### Exercise data
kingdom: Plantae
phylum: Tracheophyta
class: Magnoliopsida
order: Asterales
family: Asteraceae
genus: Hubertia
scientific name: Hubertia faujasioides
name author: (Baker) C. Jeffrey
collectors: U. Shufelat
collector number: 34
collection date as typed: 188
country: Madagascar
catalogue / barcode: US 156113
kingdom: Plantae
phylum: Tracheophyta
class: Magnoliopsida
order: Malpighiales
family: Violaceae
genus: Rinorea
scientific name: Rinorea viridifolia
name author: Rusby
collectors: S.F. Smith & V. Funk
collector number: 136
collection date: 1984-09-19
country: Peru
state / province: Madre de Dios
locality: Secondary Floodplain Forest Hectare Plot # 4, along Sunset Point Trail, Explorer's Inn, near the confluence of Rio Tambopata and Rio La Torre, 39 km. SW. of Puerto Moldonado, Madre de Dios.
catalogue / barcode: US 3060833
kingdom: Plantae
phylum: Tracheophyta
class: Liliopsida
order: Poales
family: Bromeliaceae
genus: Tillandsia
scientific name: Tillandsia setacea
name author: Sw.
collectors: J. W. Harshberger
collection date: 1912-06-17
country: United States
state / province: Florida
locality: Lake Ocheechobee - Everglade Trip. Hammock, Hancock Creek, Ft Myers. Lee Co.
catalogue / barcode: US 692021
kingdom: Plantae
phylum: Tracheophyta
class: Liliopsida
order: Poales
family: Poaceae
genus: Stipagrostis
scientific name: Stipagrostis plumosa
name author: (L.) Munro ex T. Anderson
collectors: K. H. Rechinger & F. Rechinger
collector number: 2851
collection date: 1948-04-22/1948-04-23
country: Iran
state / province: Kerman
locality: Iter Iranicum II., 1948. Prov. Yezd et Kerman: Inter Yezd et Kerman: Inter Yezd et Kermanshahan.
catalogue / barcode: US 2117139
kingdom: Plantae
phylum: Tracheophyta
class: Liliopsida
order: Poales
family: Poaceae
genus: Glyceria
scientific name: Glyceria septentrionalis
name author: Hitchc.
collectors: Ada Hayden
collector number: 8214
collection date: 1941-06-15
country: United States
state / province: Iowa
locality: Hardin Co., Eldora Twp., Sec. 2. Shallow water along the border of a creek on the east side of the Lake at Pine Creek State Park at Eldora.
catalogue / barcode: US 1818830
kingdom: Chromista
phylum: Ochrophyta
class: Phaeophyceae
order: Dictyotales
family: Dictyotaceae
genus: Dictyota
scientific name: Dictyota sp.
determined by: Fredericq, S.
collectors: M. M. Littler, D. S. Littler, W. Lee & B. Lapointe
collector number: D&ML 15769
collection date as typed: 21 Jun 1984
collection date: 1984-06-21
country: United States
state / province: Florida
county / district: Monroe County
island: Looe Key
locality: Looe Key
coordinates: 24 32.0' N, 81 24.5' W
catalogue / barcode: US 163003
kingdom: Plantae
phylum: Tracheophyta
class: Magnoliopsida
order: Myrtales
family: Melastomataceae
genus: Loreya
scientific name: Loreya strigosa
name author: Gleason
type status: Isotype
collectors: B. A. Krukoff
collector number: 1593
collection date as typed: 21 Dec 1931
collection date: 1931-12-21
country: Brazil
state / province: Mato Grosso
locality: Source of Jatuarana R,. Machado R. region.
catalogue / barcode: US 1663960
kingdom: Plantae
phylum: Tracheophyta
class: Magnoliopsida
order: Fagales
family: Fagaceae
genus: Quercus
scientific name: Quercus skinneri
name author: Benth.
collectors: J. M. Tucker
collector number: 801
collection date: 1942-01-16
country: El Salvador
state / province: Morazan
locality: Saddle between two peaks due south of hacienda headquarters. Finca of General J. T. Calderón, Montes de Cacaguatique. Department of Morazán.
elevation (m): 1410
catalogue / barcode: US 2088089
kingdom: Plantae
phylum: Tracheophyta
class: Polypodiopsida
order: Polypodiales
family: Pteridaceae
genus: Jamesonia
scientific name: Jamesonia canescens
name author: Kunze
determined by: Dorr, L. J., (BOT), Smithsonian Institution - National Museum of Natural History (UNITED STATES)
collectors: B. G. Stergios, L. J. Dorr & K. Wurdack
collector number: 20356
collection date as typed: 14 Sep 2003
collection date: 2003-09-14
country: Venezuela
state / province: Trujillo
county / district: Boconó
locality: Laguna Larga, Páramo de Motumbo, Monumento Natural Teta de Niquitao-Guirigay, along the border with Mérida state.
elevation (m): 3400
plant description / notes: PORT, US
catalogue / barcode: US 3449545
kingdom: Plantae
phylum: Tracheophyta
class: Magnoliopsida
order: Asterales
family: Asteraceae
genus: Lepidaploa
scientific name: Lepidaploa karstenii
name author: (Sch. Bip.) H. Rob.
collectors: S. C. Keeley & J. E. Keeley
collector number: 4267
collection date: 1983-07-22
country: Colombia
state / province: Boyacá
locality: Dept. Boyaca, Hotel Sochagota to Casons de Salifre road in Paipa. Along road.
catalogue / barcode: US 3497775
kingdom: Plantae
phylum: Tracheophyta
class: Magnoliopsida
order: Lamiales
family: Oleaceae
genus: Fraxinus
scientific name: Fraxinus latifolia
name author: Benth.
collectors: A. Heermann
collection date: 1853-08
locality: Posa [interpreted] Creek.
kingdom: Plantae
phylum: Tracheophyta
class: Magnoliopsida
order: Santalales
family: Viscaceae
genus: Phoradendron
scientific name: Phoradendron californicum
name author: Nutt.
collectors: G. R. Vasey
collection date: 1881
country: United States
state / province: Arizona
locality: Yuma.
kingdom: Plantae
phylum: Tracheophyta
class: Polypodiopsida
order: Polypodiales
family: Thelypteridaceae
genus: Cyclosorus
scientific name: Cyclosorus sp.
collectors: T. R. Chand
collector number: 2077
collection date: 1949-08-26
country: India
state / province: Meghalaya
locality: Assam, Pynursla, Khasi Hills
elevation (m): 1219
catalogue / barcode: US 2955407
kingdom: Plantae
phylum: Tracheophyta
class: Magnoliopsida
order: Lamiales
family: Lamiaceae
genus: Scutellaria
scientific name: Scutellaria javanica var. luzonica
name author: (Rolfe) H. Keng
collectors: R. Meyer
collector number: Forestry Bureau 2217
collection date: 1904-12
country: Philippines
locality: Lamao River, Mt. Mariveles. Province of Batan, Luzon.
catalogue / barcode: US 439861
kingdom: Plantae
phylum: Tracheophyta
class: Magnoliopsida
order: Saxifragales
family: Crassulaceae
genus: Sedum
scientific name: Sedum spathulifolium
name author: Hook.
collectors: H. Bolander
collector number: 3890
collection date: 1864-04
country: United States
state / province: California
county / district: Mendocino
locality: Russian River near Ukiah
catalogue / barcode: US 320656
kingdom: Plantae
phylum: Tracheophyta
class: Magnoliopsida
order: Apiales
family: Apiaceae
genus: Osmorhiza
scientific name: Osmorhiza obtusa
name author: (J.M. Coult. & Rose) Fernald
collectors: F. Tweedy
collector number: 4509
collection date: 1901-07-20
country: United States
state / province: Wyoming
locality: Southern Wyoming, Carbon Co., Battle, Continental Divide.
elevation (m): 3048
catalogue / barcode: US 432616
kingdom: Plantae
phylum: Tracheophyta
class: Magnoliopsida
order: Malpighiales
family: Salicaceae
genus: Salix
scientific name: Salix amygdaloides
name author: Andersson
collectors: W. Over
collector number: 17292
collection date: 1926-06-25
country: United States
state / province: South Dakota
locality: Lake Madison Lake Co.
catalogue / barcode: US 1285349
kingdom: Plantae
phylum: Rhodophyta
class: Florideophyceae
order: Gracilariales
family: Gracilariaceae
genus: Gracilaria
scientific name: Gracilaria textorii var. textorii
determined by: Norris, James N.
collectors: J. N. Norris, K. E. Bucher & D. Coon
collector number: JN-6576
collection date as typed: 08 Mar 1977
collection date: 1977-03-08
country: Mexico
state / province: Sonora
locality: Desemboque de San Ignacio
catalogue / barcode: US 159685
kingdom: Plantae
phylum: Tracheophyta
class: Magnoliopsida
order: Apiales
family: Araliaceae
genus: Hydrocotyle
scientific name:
######
*What to work on*
Can you lay out the entries from the line with "determined by: Fredericq, S." to the line with "collectors: B. G.", both included, as a JSON list of strings with one string per line and blank lines left out?

*Response for this exercise*
[
  "determined by: Fredericq, S.",
  "collectors: M. M. Littler, D. S. Littler, W. Lee & B. Lapointe",
  "collector number: D&ML 15769",
  "collection date as typed: 21 Jun 1984",
  "collection date: 1984-06-21",
  "country: United States",
  "state / province: Florida",
  "county / district: Monroe County",
  "island: Looe Key",
  "locality: Looe Key",
  "coordinates: 24 32.0' N, 81 24.5' W",
  "catalogue / barcode: US 163003",
  "kingdom: Plantae",
  "phylum: Tracheophyta",
  "class: Magnoliopsida",
  "order: Myrtales",
  "family: Melastomataceae",
  "genus: Loreya",
  "scientific name: Loreya strigosa",
  "name author: Gleason",
  "type status: Isotype",
  "collectors: B. A. Krukoff",
  "collector number: 1593",
  "collection date as typed: 21 Dec 1931",
  "collection date: 1931-12-21",
  "country: Brazil",
  "state / province: Mato Grosso",
  "locality: Source of Jatuarana R,. Machado R. region.",
  "catalogue / barcode: US 1663960",
  "kingdom: Plantae",
  "phylum: Tracheophyta",
  "class: Magnoliopsida",
  "order: Fagales",
  "family: Fagaceae",
  "genus: Quercus",
  "scientific name: Quercus skinneri",
  "name author: Benth.",
  "collectors: J. M. Tucker",
  "collector number: 801",
  "collection date: 1942-01-16",
  "country: El Salvador",
  "state / province: Morazan",
  "locality: Saddle between two peaks due south of hacienda headquarters. Finca of General J. T. Calderón, Montes de Cacaguatique. Department of Morazán.",
  "elevation (m): 1410",
  "catalogue / barcode: US 2088089",
  "kingdom: Plantae",
  "phylum: Tracheophyta",
  "class: Polypodiopsida",
  "order: Polypodiales",
  "family: Pteridaceae",
  "genus: Jamesonia",
  "scientific name: Jamesonia canescens",
  "name author: Kunze",
  "determined by: Dorr, L. J., (BOT), Smithsonian Institution - National Museum of Natural History (UNITED STATES)",
  "collectors: B. G. Stergios, L. J. Dorr & K. Wurdack"
]